▶ _Work order_
Would you copy all lines in the data that contain the word "Figure"?

▶ _Provided data_
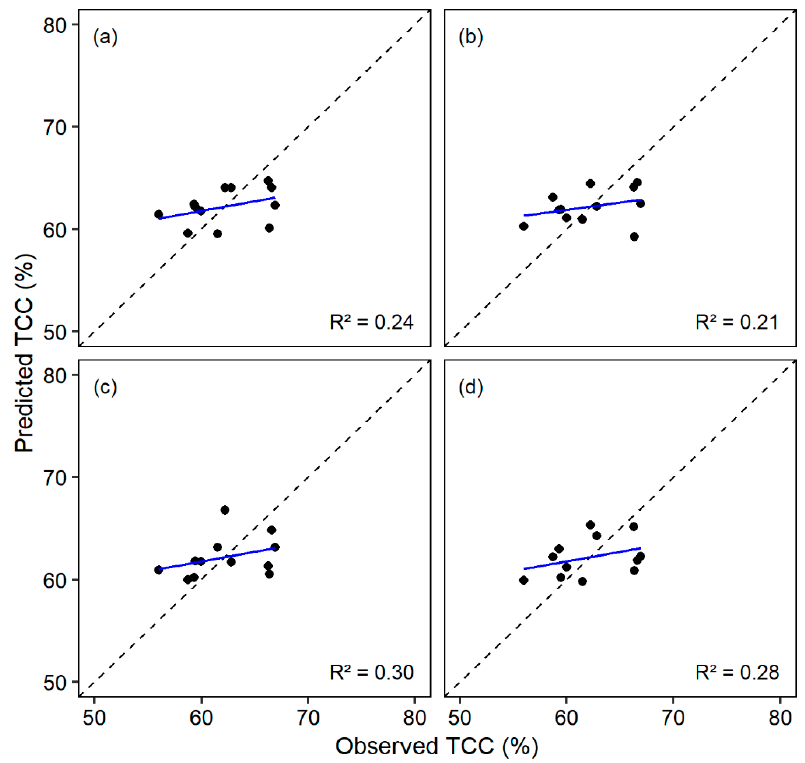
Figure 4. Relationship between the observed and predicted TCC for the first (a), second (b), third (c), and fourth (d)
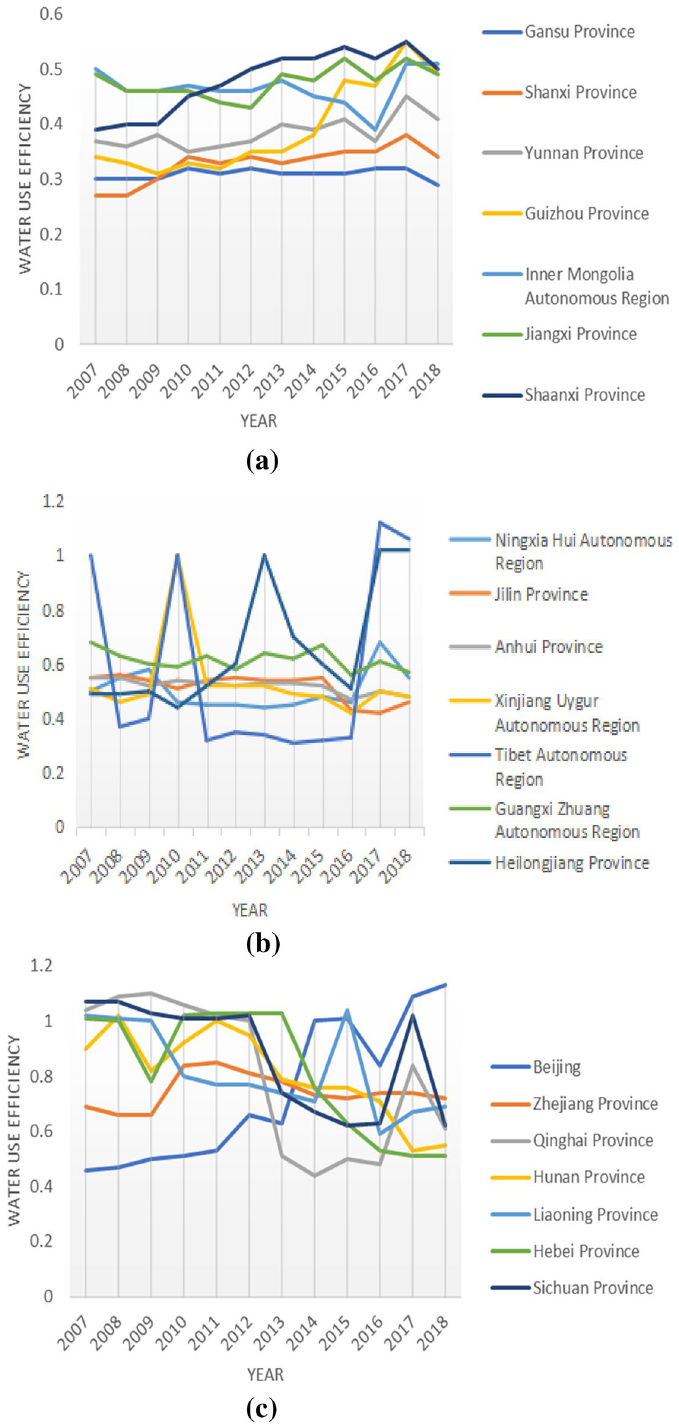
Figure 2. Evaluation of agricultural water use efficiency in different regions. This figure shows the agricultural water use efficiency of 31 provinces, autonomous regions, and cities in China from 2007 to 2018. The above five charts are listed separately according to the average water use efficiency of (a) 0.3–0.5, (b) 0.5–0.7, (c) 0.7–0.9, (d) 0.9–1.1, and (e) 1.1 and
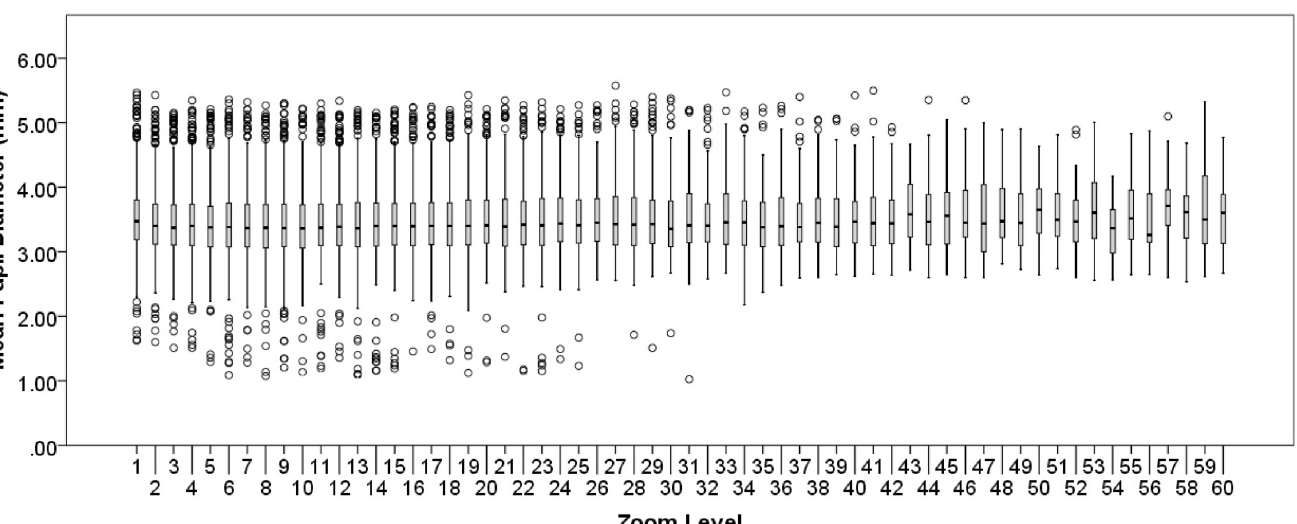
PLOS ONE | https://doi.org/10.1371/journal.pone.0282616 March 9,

▶ _Solution below_
Figure 4. Relationship between the observed and predicted TCC for the first (a), second (b), third (c), and fourth (d)
Figure 2. Evaluation of agricultural water use efficiency in different regions. This figure shows the agricultural water use efficiency of 31 provinces, autonomous regions, and cities in China from 2007 to 2018. The above five charts are listed separately according to the average water use efficiency of (a) 0.3–0.5, (b) 0.5–0.7, (c) 0.7–0.9, (d) 0.9–1.1, and (e) 1.1 and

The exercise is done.